Tue 18 May 2010
A 1001 MIDNIGHTS review: MIKE BARRY – The Lone Wolf #14: Philadelphia Blowup.
Posted by Steve under 1001 Midnights , Reviews1 Comment
by Bill Pronzini:
MIKE BARRY – The Lone Wolf #14: Philadelphia Blowup. Berkley, paperback original, 1975.
The success of Don Pendleton’s Executioner series in the early 1970s naturally spawned a host of imitators. Like Mack Bolan, the Executioner, these other rough, tough, and lethal heroes are one-man armies embarked on a personal crusade to destroy the Mafia, the “Communist conspiracy,” or similar organizations/ideologies in the name of justice and/or democracy, and by whatever means necessary.

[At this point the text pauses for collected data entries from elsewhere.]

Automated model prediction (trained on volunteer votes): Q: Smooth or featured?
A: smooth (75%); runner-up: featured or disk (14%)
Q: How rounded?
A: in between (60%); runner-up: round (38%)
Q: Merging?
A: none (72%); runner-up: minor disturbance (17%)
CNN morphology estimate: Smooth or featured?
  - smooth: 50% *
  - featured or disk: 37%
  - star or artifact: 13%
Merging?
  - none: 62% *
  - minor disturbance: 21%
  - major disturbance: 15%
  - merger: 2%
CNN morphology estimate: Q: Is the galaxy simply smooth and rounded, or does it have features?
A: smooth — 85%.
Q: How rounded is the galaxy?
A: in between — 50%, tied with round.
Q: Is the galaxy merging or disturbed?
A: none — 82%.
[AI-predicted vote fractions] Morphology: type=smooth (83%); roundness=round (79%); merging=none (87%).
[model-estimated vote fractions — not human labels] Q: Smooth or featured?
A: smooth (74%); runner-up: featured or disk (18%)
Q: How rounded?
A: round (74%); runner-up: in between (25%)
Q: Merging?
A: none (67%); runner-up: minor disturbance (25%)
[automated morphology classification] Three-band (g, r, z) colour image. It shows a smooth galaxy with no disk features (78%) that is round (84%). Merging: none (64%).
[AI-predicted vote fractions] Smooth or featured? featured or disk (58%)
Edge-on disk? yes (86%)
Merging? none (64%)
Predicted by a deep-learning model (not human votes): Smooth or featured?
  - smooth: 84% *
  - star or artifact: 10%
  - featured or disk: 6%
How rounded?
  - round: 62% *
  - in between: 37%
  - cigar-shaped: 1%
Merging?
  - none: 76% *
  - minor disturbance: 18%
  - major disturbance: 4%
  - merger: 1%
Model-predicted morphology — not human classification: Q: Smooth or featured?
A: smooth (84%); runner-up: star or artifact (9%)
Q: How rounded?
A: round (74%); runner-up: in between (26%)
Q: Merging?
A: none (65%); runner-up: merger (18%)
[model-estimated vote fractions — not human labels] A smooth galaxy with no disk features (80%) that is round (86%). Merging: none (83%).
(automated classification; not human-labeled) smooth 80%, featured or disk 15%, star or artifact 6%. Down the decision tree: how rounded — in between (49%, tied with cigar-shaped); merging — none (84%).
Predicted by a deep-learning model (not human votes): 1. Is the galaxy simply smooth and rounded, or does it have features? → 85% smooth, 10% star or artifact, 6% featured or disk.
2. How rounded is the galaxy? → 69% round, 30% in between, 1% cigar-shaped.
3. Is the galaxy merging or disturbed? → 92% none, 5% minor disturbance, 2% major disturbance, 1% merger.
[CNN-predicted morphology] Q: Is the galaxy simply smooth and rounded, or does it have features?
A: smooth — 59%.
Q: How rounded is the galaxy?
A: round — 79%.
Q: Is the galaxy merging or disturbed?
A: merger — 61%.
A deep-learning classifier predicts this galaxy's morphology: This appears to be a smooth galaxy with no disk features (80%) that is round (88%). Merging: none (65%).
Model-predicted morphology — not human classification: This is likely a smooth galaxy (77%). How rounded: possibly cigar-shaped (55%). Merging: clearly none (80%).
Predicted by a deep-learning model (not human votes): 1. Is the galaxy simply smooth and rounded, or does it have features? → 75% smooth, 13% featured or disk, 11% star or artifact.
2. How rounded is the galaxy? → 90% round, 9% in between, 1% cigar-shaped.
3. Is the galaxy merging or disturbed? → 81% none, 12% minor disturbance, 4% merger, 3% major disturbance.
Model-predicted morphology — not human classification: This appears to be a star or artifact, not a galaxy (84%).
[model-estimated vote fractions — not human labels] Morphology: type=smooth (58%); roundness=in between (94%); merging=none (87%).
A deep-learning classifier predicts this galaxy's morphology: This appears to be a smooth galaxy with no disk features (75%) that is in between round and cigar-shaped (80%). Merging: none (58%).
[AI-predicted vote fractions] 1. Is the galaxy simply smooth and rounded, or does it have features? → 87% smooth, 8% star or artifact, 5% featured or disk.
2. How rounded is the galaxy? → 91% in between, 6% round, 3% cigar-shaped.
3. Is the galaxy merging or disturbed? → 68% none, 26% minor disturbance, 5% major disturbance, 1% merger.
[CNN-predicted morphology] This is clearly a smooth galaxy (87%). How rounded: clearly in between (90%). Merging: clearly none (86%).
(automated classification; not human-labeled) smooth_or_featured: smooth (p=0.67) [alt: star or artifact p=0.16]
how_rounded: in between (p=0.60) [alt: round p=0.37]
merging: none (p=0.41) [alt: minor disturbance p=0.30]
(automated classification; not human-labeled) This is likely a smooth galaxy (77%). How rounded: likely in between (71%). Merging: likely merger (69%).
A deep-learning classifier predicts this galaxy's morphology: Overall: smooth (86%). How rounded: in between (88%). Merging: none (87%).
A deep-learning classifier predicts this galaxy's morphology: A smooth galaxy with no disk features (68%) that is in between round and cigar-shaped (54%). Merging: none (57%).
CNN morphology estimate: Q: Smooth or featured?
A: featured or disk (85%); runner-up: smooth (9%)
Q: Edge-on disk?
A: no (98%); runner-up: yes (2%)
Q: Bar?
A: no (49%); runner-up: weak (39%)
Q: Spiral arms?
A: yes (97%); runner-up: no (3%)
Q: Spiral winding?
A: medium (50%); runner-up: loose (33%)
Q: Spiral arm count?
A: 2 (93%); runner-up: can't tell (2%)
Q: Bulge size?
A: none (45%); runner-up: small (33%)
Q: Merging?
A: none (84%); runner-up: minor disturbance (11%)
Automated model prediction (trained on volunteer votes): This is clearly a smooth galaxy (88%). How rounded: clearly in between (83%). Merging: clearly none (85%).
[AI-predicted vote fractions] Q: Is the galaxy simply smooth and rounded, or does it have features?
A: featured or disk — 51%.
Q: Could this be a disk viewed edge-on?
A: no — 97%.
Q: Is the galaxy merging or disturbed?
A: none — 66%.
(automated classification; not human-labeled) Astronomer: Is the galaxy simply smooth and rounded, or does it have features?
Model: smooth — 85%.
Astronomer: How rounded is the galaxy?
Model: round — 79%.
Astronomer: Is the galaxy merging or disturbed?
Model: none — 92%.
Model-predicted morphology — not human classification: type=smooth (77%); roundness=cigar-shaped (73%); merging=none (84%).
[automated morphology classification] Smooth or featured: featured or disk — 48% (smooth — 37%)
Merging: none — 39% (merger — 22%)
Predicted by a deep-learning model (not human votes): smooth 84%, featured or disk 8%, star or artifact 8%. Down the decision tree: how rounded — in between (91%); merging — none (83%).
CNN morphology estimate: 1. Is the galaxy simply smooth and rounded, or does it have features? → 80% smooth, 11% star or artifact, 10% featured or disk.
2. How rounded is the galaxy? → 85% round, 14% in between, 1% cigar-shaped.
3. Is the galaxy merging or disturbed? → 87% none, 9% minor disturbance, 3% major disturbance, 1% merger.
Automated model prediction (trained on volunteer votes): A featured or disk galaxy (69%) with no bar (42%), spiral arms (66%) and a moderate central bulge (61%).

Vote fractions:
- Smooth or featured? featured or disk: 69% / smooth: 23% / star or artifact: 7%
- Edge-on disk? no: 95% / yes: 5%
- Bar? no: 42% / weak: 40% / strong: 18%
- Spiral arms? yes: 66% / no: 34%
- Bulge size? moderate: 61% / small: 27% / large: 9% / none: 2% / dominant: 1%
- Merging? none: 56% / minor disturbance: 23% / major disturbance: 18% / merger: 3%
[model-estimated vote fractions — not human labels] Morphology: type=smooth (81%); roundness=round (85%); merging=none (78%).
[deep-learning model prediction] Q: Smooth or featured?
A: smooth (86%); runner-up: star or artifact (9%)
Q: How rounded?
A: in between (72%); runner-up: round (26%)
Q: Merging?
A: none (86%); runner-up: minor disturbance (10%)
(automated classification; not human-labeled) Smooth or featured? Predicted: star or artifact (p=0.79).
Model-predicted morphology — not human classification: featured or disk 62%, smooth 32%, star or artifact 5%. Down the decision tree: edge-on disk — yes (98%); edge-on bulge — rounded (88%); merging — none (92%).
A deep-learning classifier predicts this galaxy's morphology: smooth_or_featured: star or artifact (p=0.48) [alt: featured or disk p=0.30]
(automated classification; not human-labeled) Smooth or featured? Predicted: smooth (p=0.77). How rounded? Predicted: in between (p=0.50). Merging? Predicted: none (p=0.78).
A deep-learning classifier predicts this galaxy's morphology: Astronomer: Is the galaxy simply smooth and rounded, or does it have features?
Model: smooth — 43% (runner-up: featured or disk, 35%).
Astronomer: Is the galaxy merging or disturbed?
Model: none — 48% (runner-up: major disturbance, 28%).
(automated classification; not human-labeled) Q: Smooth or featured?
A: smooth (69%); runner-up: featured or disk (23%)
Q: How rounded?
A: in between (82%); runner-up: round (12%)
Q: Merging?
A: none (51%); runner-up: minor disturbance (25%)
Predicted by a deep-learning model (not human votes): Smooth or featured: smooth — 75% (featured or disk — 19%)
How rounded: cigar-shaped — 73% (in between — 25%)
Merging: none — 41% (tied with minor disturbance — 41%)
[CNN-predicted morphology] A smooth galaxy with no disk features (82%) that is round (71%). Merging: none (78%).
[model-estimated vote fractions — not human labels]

The Lone Wolf series is one such imitation, and on the surface is solidly in the conventional action/slaughter mold. The lone wolf of the title, ex-New York narcotics cop Burt Wulff, embarks on his one-man vendetta against organized drug traffic in the United States when his girlfriend, Marie Calvante, is found dead of an overdose in a Manhattan brownstone.
His savage quest carries him through fourteen novels — each one set in a different U.S. city, each one dealing with a different arm of the vast drug network — and culminates in a bloodbath in the City of Brotherly Love.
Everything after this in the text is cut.